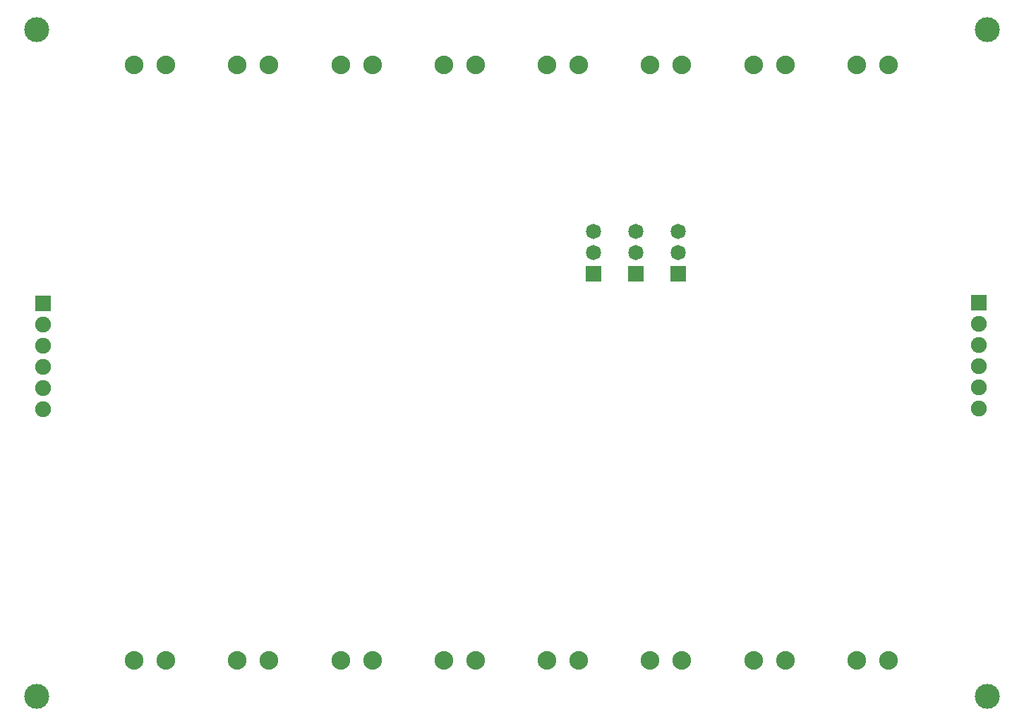
<source format=gbr>
G04 DipTrace 3.3.1.3*
G04 BottomMask.gbr*
%MOIN*%
G04 #@! TF.FileFunction,Soldermask,Bot*
G04 #@! TF.Part,Single*
%ADD33C,0.11811*%
%ADD44C,0.074969*%
%ADD46R,0.074969X0.074969*%
%ADD50C,0.07182*%
%ADD52R,0.07182X0.07182*%
%ADD58C,0.08804*%
%FSLAX26Y26*%
G04*
G70*
G90*
G75*
G01*
G04 BotMask*
%LPD*%
D58*
X1498134Y3493114D3*
X1648134D3*
X1987740Y3493134D3*
X2137740D3*
X2473134D3*
X2623134D3*
X2960634D3*
X3110634D3*
X3448134D3*
X3598134D3*
X3935634D3*
X4085634D3*
X4423134D3*
X4573134D3*
X1160614Y681480D3*
X1010614D3*
X1648134D3*
X1498134D3*
X2137740D3*
X1987740D3*
X2623134D3*
X2473134D3*
X3110614D3*
X2960614D3*
X3598134D3*
X3448134D3*
X4085614D3*
X3935614D3*
X4573134D3*
X4423134D3*
D52*
X3181500Y2506500D3*
D50*
Y2606500D3*
Y2706500D3*
D52*
X3381520Y2506480D3*
D50*
Y2606480D3*
Y2706480D3*
D52*
X3581520Y2506480D3*
D50*
Y2606480D3*
Y2706480D3*
D46*
X581500Y2369000D3*
D44*
Y2269000D3*
Y2169000D3*
Y2069000D3*
Y1969000D3*
Y1869000D3*
D46*
X4999660Y2370378D3*
D44*
Y2270378D3*
Y2170378D3*
Y2070378D3*
Y1970378D3*
Y1870378D3*
D58*
X1010634Y3493114D3*
X1160634D3*
D33*
X551480Y3661717D3*
X5039669D3*
X551480Y512110D3*
X5039669D3*
M02*

</source>
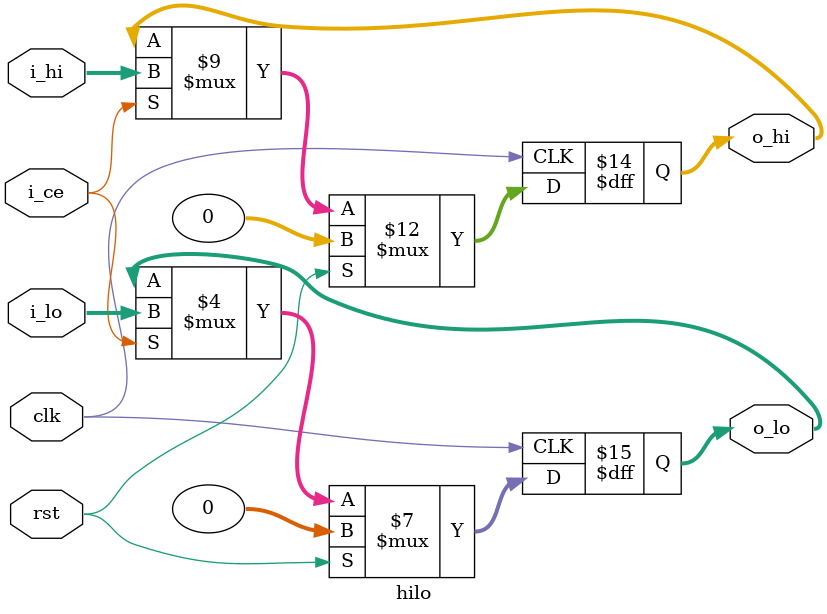
<source format=v>
`timescale 1ns / 1ps

module hilo(
    input wire rst,
    input wire clk,
    input wire i_ce,
    input wire[31:0] i_hi,
    input wire[31:0] i_lo,
    
    output reg[31:0] o_hi,
    output reg[31:0] o_lo
    );
    
always @(posedge clk)
begin
    if (rst == 1'b1)
        begin
            o_hi <= 32'h0;
            o_lo <= 32'h0;
        end
    else if (i_ce == 1'b1) 
        begin
            o_hi <= i_hi;
            o_lo <= i_lo;        
        end
end
endmodule

</source>
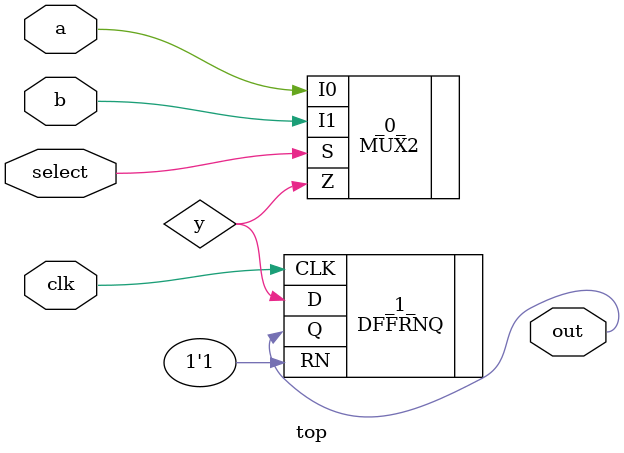
<source format=v>
/* Generated by Yosys 0.48+70 (git sha1 85c425469, g++ 13.3.0-6ubuntu2~24.04 -fPIC -O3) */

module top(a, b, clk, select, out);
  input a;
  wire a;
  input b;
  wire b;
  input clk;
  wire clk;
  output out;
  wire out;
  input select;
  wire select;
  wire y;
  MUX2 _0_ (
    .I0(a),
    .I1(b),
    .S(select),
    .Z(y)
  );
  DFFRNQ _1_ (
    .CLK(clk),
    .D(y),
    .Q(out),
    .RN(1'h1)
  );
endmodule

</source>
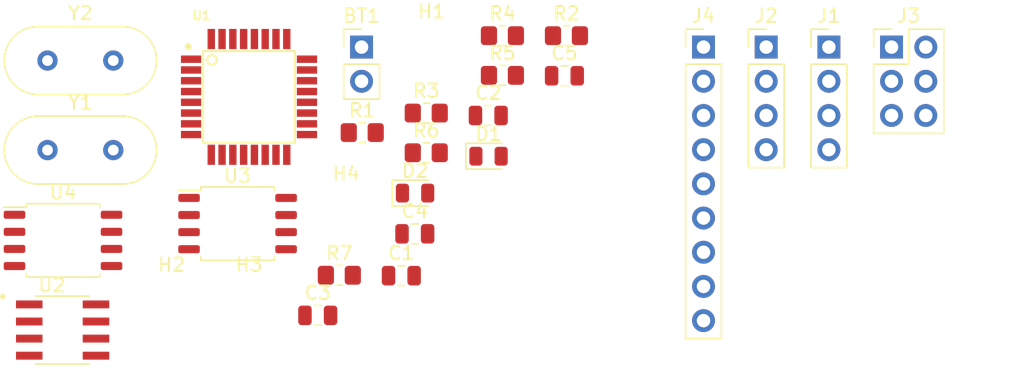
<source format=kicad_pcb>
(kicad_pcb (version 20211014) (generator pcbnew)

  (general
    (thickness 1.6)
  )

  (paper "A4")
  (title_block
    (title "MCU_logger - Huskies lab")
    (date "2023-01-31")
    (rev "1.0v")
    (company "Designed by @Luis.p.19")
  )

  (layers
    (0 "F.Cu" mixed)
    (31 "B.Cu" mixed)
    (32 "B.Adhes" user "B.Adhesive")
    (33 "F.Adhes" user "F.Adhesive")
    (34 "B.Paste" user)
    (35 "F.Paste" user)
    (36 "B.SilkS" user "B.Silkscreen")
    (37 "F.SilkS" user "F.Silkscreen")
    (38 "B.Mask" user)
    (39 "F.Mask" user)
    (40 "Dwgs.User" user "User.Drawings")
    (41 "Cmts.User" user "User.Comments")
    (42 "Eco1.User" user "User.Eco1")
    (43 "Eco2.User" user "User.Eco2")
    (44 "Edge.Cuts" user)
    (45 "Margin" user)
    (46 "B.CrtYd" user "B.Courtyard")
    (47 "F.CrtYd" user "F.Courtyard")
    (48 "B.Fab" user)
    (49 "F.Fab" user)
    (50 "User.1" user)
    (51 "User.2" user)
    (52 "User.3" user)
    (53 "User.4" user)
    (54 "User.5" user)
    (55 "User.6" user)
    (56 "User.7" user)
    (57 "User.8" user)
    (58 "User.9" user)
  )

  (setup
    (stackup
      (layer "F.SilkS" (type "Top Silk Screen"))
      (layer "F.Paste" (type "Top Solder Paste"))
      (layer "F.Mask" (type "Top Solder Mask") (thickness 0.01))
      (layer "F.Cu" (type "copper") (thickness 0.035))
      (layer "dielectric 1" (type "core") (thickness 1.51) (material "FR4") (epsilon_r 4.5) (loss_tangent 0.02))
      (layer "B.Cu" (type "copper") (thickness 0.035))
      (layer "B.Mask" (type "Bottom Solder Mask") (thickness 0.01))
      (layer "B.Paste" (type "Bottom Solder Paste"))
      (layer "B.SilkS" (type "Bottom Silk Screen"))
      (copper_finish "None")
      (dielectric_constraints no)
    )
    (pad_to_mask_clearance 0)
    (pcbplotparams
      (layerselection 0x00010fc_ffffffff)
      (disableapertmacros false)
      (usegerberextensions false)
      (usegerberattributes true)
      (usegerberadvancedattributes true)
      (creategerberjobfile true)
      (svguseinch false)
      (svgprecision 6)
      (excludeedgelayer true)
      (plotframeref false)
      (viasonmask false)
      (mode 1)
      (useauxorigin false)
      (hpglpennumber 1)
      (hpglpenspeed 20)
      (hpglpendiameter 15.000000)
      (dxfpolygonmode true)
      (dxfimperialunits true)
      (dxfusepcbnewfont true)
      (psnegative false)
      (psa4output false)
      (plotreference true)
      (plotvalue true)
      (plotinvisibletext false)
      (sketchpadsonfab false)
      (subtractmaskfromsilk false)
      (outputformat 1)
      (mirror false)
      (drillshape 1)
      (scaleselection 1)
      (outputdirectory "")
    )
  )

  (property "project_name" "MCU_dtalogger with memory and clock")

  (net 0 "")
  (net 1 "Net-(BT1-Pad1)")
  (net 2 "GND")
  (net 3 "Net-(C2-Pad2)")
  (net 4 "Net-(C3-Pad2)")
  (net 5 "VCC")
  (net 6 "Net-(C5-Pad2)")
  (net 7 "Net-(D1-Pad1)")
  (net 8 "Net-(D2-Pad1)")
  (net 9 "/SCK")
  (net 10 "/SDA")
  (net 11 "/RX")
  (net 12 "/TX")
  (net 13 "/MISO")
  (net 14 "/MOSI")
  (net 15 "/RESET")
  (net 16 "/D2")
  (net 17 "/D3")
  (net 18 "/D4")
  (net 19 "/D5")
  (net 20 "/D6")
  (net 21 "/D7")
  (net 22 "/D8")
  (net 23 "Net-(R1-Pad1)")
  (net 24 "Net-(R2-Pad1)")
  (net 25 "unconnected-(U1-Pad6)")
  (net 26 "unconnected-(U1-Pad13)")
  (net 27 "unconnected-(U1-Pad14)")
  (net 28 "unconnected-(U1-Pad19)")
  (net 29 "unconnected-(U1-Pad22)")
  (net 30 "unconnected-(U1-Pad23)")
  (net 31 "unconnected-(U1-Pad24)")
  (net 32 "unconnected-(U1-Pad25)")
  (net 33 "unconnected-(U1-Pad26)")
  (net 34 "Net-(U2-Pad1)")
  (net 35 "Net-(U2-Pad2)")

  (footprint "footprints:QFP80P900X900X120-32N" (layer "F.Cu") (at 114.205 54.5))

  (footprint "MountingHole:MountingHole_2.1mm" (layer "F.Cu") (at 108.455 70.17))

  (footprint "Crystal:Crystal_HC49-U_Vertical" (layer "F.Cu") (at 99.255 51.8))

  (footprint "Connector_PinHeader_2.54mm:PinHeader_1x02_P2.54mm_Vertical" (layer "F.Cu") (at 122.555 50.8))

  (footprint "Resistor_SMD:R_0805_2012Metric_Pad1.20x1.40mm_HandSolder" (layer "F.Cu") (at 133.005 49.95))

  (footprint "Connector_PinHeader_2.54mm:PinHeader_1x04_P2.54mm_Vertical" (layer "F.Cu") (at 157.225 50.8))

  (footprint "Resistor_SMD:R_0805_2012Metric_Pad1.20x1.40mm_HandSolder" (layer "F.Cu") (at 137.755 49.95))

  (footprint "Capacitor_SMD:C_0805_2012Metric" (layer "F.Cu") (at 119.305 70.73))

  (footprint "Resistor_SMD:R_0805_2012Metric_Pad1.20x1.40mm_HandSolder" (layer "F.Cu") (at 133.005 52.9))

  (footprint "MountingHole:MountingHole_2.1mm" (layer "F.Cu") (at 127.755 51.35))

  (footprint "Capacitor_SMD:C_0805_2012Metric" (layer "F.Cu") (at 137.605 52.93))

  (footprint "MountingHole:MountingHole_2.1mm" (layer "F.Cu") (at 114.205 70.17))

  (footprint "LED_SMD:LED_0805_2012Metric" (layer "F.Cu") (at 126.525 61.645))

  (footprint "Resistor_SMD:R_0805_2012Metric_Pad1.20x1.40mm_HandSolder" (layer "F.Cu") (at 127.355 58.65))

  (footprint "Connector_PinHeader_2.54mm:PinHeader_1x04_P2.54mm_Vertical" (layer "F.Cu") (at 152.575 50.8))

  (footprint "LED_SMD:LED_0805_2012Metric" (layer "F.Cu") (at 131.975 58.905))

  (footprint "Connector_PinHeader_2.54mm:PinHeader_1x09_P2.54mm_Vertical" (layer "F.Cu") (at 147.925 50.8))

  (footprint "Package_SO:SOIC-8_5.23x5.23mm_P1.27mm" (layer "F.Cu") (at 100.405 65.16))

  (footprint "footprints:SOIC127P600X175-8N" (layer "F.Cu") (at 100.375 71.82))

  (footprint "MountingHole:MountingHole_2.1mm" (layer "F.Cu") (at 121.405 63.4))

  (footprint "Package_SO:SOIC-8_5.23x5.23mm_P1.27mm" (layer "F.Cu") (at 113.355 63.91))

  (footprint "Capacitor_SMD:C_0805_2012Metric" (layer "F.Cu") (at 131.955 55.88))

  (footprint "Capacitor_SMD:C_0805_2012Metric" (layer "F.Cu") (at 125.505 67.78))

  (footprint "Crystal:Crystal_HC49-U_Vertical" (layer "F.Cu") (at 99.255 58.45))

  (footprint "Connector_PinHeader_2.54mm:PinHeader_2x03_P2.54mm_Vertical" (layer "F.Cu") (at 161.875 50.8))

  (footprint "Resistor_SMD:R_0805_2012Metric_Pad1.20x1.40mm_HandSolder" (layer "F.Cu") (at 120.905 67.75))

  (footprint "Resistor_SMD:R_0805_2012Metric_Pad1.20x1.40mm_HandSolder" (layer "F.Cu") (at 122.605 57.15))

  (footprint "Capacitor_SMD:C_0805_2012Metric" (layer "F.Cu") (at 126.505 64.67))

  (footprint "Resistor_SMD:R_0805_2012Metric_Pad1.20x1.40mm_HandSolder" (layer "F.Cu") (at 127.355 55.7))

)

</source>
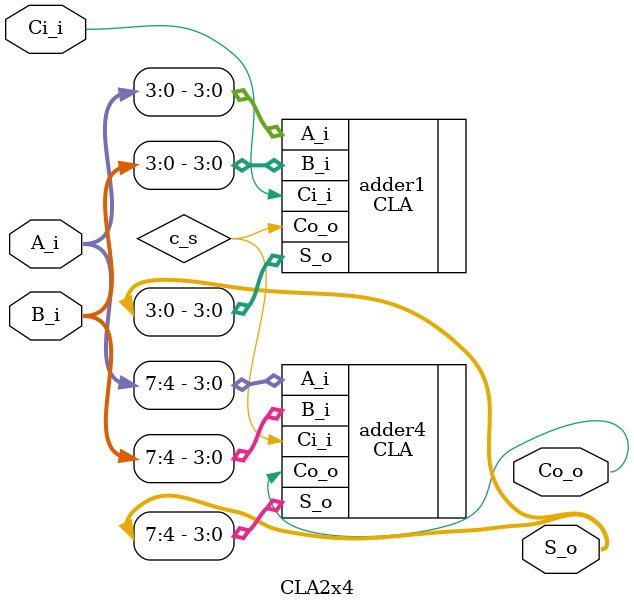
<source format=v>
module CLA2x4 (
    input  wire [7:0] A_i,
    input  wire [7:0] B_i,
    input  wire Ci_i,
    output wire Co_o,
    output wire [7:0] S_o
);

wire c_s;


CLA #(
   .WIDTH(4)
) adder1 (
    .A_i ( A_i[3:0] ),
    .B_i ( B_i[3:0] ),
    .Ci_i( Ci_i     ),
    .Co_o( c_s      ),
    .S_o ( S_o[3:0] )
);

CLA #(
   .WIDTH(4)
) adder4 (
    .A_i ( A_i[7:4] ),
    .B_i ( B_i[7:4] ),
    .Ci_i( c_s      ),
    .Co_o( Co_o     ),
    .S_o ( S_o[7:4] )
);


endmodule

</source>
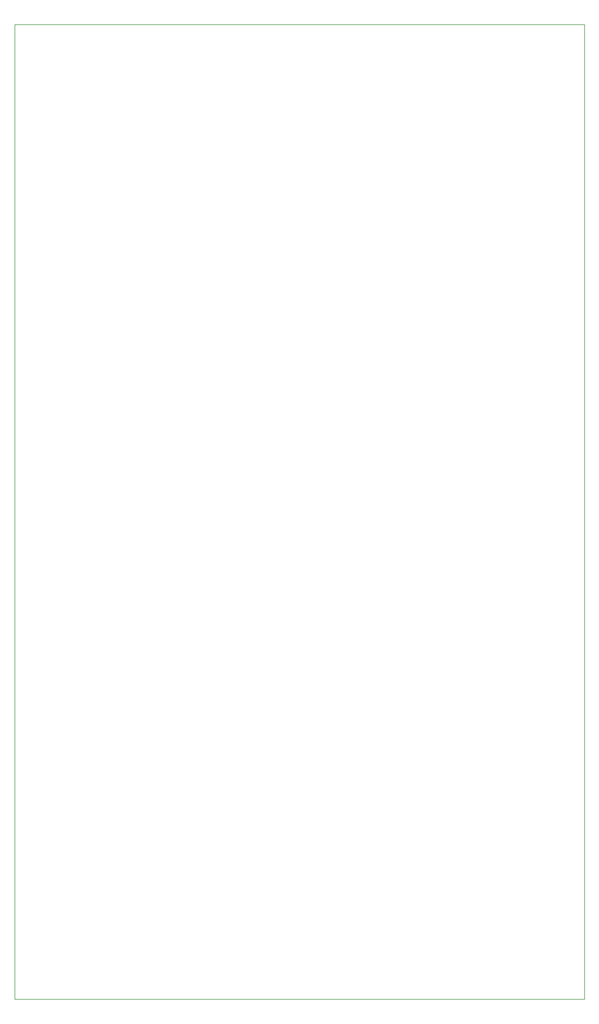
<source format=gm1>
G04 #@! TF.GenerationSoftware,KiCad,Pcbnew,8.0.1-8.0.1-1~ubuntu22.04.1*
G04 #@! TF.CreationDate,2024-08-18T12:24:04+02:00*
G04 #@! TF.ProjectId,nerdqaxe+,6e657264-7161-4786-952b-2e6b69636164,rev?*
G04 #@! TF.SameCoordinates,Original*
G04 #@! TF.FileFunction,Profile,NP*
%FSLAX46Y46*%
G04 Gerber Fmt 4.6, Leading zero omitted, Abs format (unit mm)*
G04 Created by KiCad (PCBNEW 8.0.1-8.0.1-1~ubuntu22.04.1) date 2024-08-18 12:24:04*
%MOMM*%
%LPD*%
G01*
G04 APERTURE LIST*
G04 #@! TA.AperFunction,Profile*
%ADD10C,0.100000*%
G04 #@! TD*
G04 APERTURE END LIST*
D10*
X140000000Y-176000000D02*
X140000000Y-24000000D01*
X140000000Y-24000000D02*
X51000000Y-24000000D01*
X51000000Y-176000000D02*
X140000000Y-176000000D01*
X51000000Y-24000000D02*
X51000000Y-176000000D01*
M02*

</source>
________
ABOUT THIS TASK:
Would you copy, unchanged, the stretch of the records above that begins at the line containing "(thickness 1.6)" and ends at the line containing "(usegerberattributes true)", and only that?

RESULT BELOW:
    (thickness 1.6)
  )

  (paper "A4")
  (title_block
    (title "MCU_logger - Huskies lab")
    (date "2023-01-31")
    (rev "1.0v")
    (company "Designed by @Luis.p.19")
  )

  (layers
    (0 "F.Cu" mixed)
    (31 "B.Cu" mixed)
    (32 "B.Adhes" user "B.Adhesive")
    (33 "F.Adhes" user "F.Adhesive")
    (34 "B.Paste" user)
    (35 "F.Paste" user)
    (36 "B.SilkS" user "B.Silkscreen")
    (37 "F.SilkS" user "F.Silkscreen")
    (38 "B.Mask" user)
    (39 "F.Mask" user)
    (40 "Dwgs.User" user "User.Drawings")
    (41 "Cmts.User" user "User.Comments")
    (42 "Eco1.User" user "User.Eco1")
    (43 "Eco2.User" user "User.Eco2")
    (44 "Edge.Cuts" user)
    (45 "Margin" user)
    (46 "B.CrtYd" user "B.Courtyard")
    (47 "F.CrtYd" user "F.Courtyard")
    (48 "B.Fab" user)
    (49 "F.Fab" user)
    (50 "User.1" user)
    (51 "User.2" user)
    (52 "User.3" user)
    (53 "User.4" user)
    (54 "User.5" user)
    (55 "User.6" user)
    (56 "User.7" user)
    (57 "User.8" user)
    (58 "User.9" user)
  )

  (setup
    (stackup
      (layer "F.SilkS" (type "Top Silk Screen"))
      (layer "F.Paste" (type "Top Solder Paste"))
      (layer "F.Mask" (type "Top Solder Mask") (thickness 0.01))
      (layer "F.Cu" (type "copper") (thickness 0.035))
      (layer "dielectric 1" (type "core") (thickness 1.51) (material "FR4") (epsilon_r 4.5) (loss_tangent 0.02))
      (layer "B.Cu" (type "copper") (thickness 0.035))
      (layer "B.Mask" (type "Bottom Solder Mask") (thickness 0.01))
      (layer "B.Paste" (type "Bottom Solder Paste"))
      (layer "B.SilkS" (type "Bottom Silk Screen"))
      (copper_finish "None")
      (dielectric_constraints no)
    )
    (pad_to_mask_clearance 0)
    (pcbplotparams
      (layerselection 0x00010fc_ffffffff)
      (disableapertmacros false)
      (usegerberextensions false)
      (usegerberattributes true)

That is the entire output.